Ken’s office continued to fight crime of course – it boasts a strong conviction rate as it deals with some of the toughest areas of New York. But his legacy will always be the establishment of his Conviction Review Unit. Ken’s CRU has become a model for the nation. Why? Because first and foremost, he started it with the understanding that there are wrongful convictions and that a DA’s Office is in the best position to right those wrongs. He did not see his role as upholding the “integrity” of the conviction or of the office. Integrity would come from doing what’s right regardless of consequence. As long as the review was fair and thorough, he did not care what the outcome was. While his CRU has upheld many more convictions than it has overturned, his office has been a shining beacon for the wrongfully convicted. He placed at its head Ronald Sullivan, a distinguished Harvard law professor who never prosecuted a criminal case in his life. His whole legal career was comprised of representing the indigent including serving as head of Washington DC’s Legal Aid Society and being President Obama’s appointee to run the Legal Aid Society in New Orleans following Hurricane Katrina. Ken invested over $1 Million in CRU, putting his money where his mouth is. It remains the best-staffed CRU in the country. He established an Independent Review Board made up of distinguished and experienced former prosecutors and defense lawyers who would then review CRU’s decisions on cases. He was unafraid to let others look under the rug and see what was swept under there.
I had worked on the case of David McCallum and Willie Stuckey for ten years. I had presented a plethora of evidence of their innocence to Hynes’ Conviction Integrity Unit – a one lawyer one investigator operation at the time. It all fell on deaf ears. Time after time our plea for a review of the case went nowhere. Our team was told to come back when we had figured out who actually committed the crime. When I pointed out that I thought that was the DA’s job and that our job was just to establish our clients’ innocence, I was told not to bother them any more. And then Ken was elected.
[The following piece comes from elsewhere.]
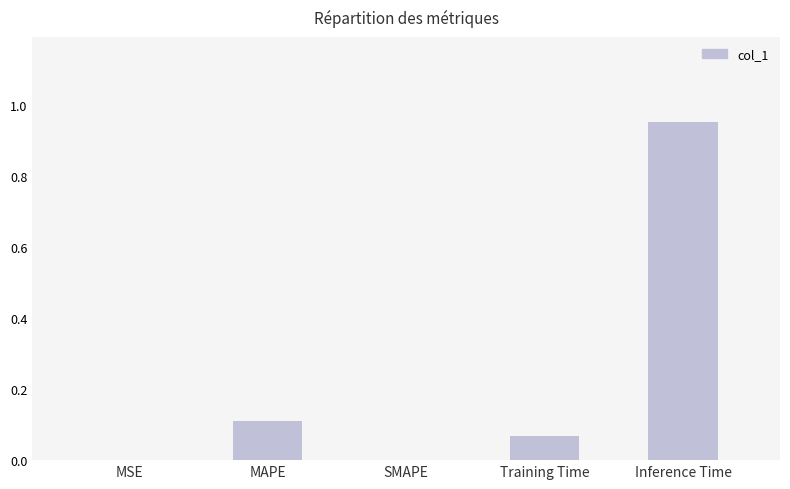

The chart shows a value of 0.1 at MAPE. True or false?

True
I had known Ken from his days in private practice and were actually adversaries on a very high-profile matter involving my client David Johnson, who was then a top aide to NY Governor David Patterson. While we were on opposite sides of the case and things got very volatile on several occasions, we built a mutual respect and admiration for each other that continued after the case ended. About a week after he won, I told him I was going to call him about a case that needed looking into. He said, “You got it. Call me in February when things settle down.” I told him Hynes had looked at it a few times but we were rejected. He said that did not matter to him and that he would take me at his word that the case needed attention and promised he would give it the attention it deserved. True to his word, he did and on October 15, 2014, I walked David McCallum out of jail after 29 years in jail for murder he didn’t commit. Willie Stuckey had already died in prison). David is now a free man, working at the NY Legal Aid Society and has just fathered a daughter, Quinn Nicole McCallum. Quinn would not be on the planet today with Ken and his CRU team.
At the press conference announcing David’s release, I was asked to say a few words. I pointed out that once a person got elected to the Office of District Attorney, they were bestowed the honorific of “Honorable.” Well Ken earned that title not just by election but the hard way, by being a man of principle and integrity. By being a man of his word. By being someone who understood that sometimes, the system does not get it right. That sometimes, the only people that can redress those wrongs are those that are working within the system. That acknowledging our system’s flaws and errors is not weakness or being “soft on crime” but instead is a reflection of intellect, reason and compassion. I will miss you my friend, but more importantly the criminal justice system will greatly miss you. My heart, thoughts and prayers go out to your wife and children. May you rest in peace and may your legacy be a guidepost for future prosecutors everywhere.